Bir tarafta oy verme işlemi bitmişken ve sayımı başlarken, diğer tarafta seçim sürerken, YSK; üzerinde sandık kurulu mührü bulunmayan oy pusulası ve zarfların geçerli sayılacağını önce duyurması, ardından da karar alması seçime hile ve şaibe karıştırma amaçlıdır.
Atında üyelerin imzası olmayan duyuru hukuksuzdur ve hükümsüzdür. Karar ise 298 sayılı Seçim Kanunu'na açıkça aykırıdır
O duyurudaki "dışarıdan getirildiği kanıtlanmadıkça mühürsüz oylar geçersiz sayılır" ifadesi saçma sapandır. Çünkü seçim içerideki sandık kurulu tarafından teslim alınmış mühürlü oy ve zarflarla yapılır.
İçeri dışarı ne, bu nasıl bir mantık?
Salak mıyız bunu yutacak kadar?
Valla ben değilim!..
1994 ve 2004 tarihinde karar var diyorlar. Oysa 2010 tarihli yasa var, yasa…
Mühürsüz oy pusulası ve mühürsüz zarflarla oy kullanılmaz. Kullanılırsa geçersiz sayılır. Yasa hükmüdür bu.
TBMM'nin çıkardığı yasayı kararla ortadan kaldıramazsın.

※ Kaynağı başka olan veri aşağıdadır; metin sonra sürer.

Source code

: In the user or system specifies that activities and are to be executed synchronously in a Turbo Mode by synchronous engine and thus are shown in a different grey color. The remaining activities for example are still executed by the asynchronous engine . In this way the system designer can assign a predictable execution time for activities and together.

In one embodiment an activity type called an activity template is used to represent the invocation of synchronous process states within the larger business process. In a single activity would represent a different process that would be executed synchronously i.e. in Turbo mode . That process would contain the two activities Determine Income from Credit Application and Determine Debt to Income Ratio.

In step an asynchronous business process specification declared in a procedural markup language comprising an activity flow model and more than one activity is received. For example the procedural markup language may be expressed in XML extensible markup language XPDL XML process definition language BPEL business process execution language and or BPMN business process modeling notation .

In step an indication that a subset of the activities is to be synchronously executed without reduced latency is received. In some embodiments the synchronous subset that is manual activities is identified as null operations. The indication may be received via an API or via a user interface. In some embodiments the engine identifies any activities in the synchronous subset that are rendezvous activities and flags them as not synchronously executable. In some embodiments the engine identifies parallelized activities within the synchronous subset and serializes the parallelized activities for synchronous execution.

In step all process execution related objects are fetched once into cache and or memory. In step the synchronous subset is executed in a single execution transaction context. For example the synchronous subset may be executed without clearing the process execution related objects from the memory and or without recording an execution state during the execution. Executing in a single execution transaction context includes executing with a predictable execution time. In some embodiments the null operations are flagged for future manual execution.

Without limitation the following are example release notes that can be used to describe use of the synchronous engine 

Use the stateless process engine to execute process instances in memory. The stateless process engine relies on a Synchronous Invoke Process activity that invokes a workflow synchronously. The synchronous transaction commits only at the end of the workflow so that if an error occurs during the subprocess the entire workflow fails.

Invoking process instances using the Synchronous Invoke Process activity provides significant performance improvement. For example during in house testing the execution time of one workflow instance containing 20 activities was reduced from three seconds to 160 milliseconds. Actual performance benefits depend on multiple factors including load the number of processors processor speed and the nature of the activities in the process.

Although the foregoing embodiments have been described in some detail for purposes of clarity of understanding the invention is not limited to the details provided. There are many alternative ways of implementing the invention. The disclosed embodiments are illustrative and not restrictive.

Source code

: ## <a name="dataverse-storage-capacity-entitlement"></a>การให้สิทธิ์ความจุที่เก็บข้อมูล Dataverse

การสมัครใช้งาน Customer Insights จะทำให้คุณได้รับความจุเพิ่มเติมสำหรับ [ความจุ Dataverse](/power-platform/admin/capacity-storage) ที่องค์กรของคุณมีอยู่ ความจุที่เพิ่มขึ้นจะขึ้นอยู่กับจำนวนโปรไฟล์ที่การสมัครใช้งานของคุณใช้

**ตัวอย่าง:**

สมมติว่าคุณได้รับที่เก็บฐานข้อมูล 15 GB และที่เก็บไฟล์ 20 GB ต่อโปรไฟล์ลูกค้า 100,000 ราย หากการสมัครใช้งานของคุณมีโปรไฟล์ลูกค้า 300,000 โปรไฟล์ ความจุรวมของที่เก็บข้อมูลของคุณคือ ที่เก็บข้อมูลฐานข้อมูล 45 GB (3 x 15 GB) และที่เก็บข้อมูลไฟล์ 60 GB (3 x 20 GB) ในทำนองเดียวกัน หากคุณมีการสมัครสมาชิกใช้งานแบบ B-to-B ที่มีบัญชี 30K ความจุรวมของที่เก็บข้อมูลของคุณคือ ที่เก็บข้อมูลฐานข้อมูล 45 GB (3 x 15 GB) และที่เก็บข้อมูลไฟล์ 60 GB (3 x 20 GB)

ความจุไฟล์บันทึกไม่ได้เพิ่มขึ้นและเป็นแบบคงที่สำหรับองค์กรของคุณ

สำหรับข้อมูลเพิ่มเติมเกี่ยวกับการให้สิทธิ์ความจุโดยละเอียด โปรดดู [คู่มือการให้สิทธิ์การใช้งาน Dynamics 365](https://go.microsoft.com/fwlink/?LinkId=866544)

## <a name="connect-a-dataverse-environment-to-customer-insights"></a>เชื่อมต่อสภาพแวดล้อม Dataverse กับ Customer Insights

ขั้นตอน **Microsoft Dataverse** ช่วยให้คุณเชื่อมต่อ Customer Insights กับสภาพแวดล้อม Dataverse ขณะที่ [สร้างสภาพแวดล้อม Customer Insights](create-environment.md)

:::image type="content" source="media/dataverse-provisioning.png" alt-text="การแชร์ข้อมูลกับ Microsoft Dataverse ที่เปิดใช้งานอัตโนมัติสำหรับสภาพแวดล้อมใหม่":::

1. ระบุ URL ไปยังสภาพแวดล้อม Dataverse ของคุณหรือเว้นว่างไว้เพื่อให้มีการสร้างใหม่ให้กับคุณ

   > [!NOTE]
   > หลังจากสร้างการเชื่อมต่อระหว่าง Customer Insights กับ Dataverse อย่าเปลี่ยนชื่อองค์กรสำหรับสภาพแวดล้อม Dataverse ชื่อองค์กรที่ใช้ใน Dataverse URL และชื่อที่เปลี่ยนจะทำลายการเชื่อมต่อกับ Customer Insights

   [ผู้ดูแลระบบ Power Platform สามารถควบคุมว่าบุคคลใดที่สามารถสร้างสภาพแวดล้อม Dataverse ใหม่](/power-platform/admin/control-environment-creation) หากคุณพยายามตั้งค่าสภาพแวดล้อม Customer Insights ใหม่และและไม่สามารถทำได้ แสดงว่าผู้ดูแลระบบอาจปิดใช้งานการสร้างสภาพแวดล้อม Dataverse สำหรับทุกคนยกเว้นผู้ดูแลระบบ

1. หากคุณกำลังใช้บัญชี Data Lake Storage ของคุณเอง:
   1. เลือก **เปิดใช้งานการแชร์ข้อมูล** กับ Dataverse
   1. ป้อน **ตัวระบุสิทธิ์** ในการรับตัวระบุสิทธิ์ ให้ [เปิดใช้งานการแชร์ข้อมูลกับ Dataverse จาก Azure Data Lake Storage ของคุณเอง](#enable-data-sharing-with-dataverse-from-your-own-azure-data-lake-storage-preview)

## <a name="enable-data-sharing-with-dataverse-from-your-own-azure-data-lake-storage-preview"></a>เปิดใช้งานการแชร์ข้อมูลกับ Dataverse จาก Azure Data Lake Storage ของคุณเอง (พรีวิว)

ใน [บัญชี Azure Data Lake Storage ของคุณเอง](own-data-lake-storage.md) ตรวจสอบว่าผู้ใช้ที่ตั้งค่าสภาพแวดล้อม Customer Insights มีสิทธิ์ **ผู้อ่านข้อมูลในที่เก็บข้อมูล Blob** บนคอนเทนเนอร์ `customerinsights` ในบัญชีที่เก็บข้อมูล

Suçtur bu.İşin özeti şudur: Hükümet Hayır oyunun yükseldiğini ve kaybedeceklerini anlayınca, YSKya bu kararı aldırdı.
Anadolu Ajansı'nı da buna alet ederek manipülasyon yaptılar.
Sonuçlar kesinleşmeden zafer kutlanır mı?
YSK derhal bu şekilde kullanılan oyların miktarını açıklamalıdır.
Evet-Hayır farketmez; oy bu ülkenin yurttaşlarının namusudur. Geleceğimizle ilgili bir karar için sandığa gittik, namusumuzu teslim ettik.
Geleceğimizi çaldılar…
Buna sadece CHP değil, bütün yurttaşlar ve en çok da o sandığa evet oyu atanlar karşı çıkmalı, itiraz etmelidir. Çünkü onların oyları şaibeli hale getirilmiştir.
Bir ülkenin en temel, üstelikte rejimi değiştiren Anayasasına kimse bu şekilde bir leke sürmek kimsenin hakkı da, haddi de değildir.
3-5 puan farkla ve tartışmalı şekilde kabul edilen bir Anayasanın bu ülkeye ne yararı olacak?
Eyyyyy YSK!..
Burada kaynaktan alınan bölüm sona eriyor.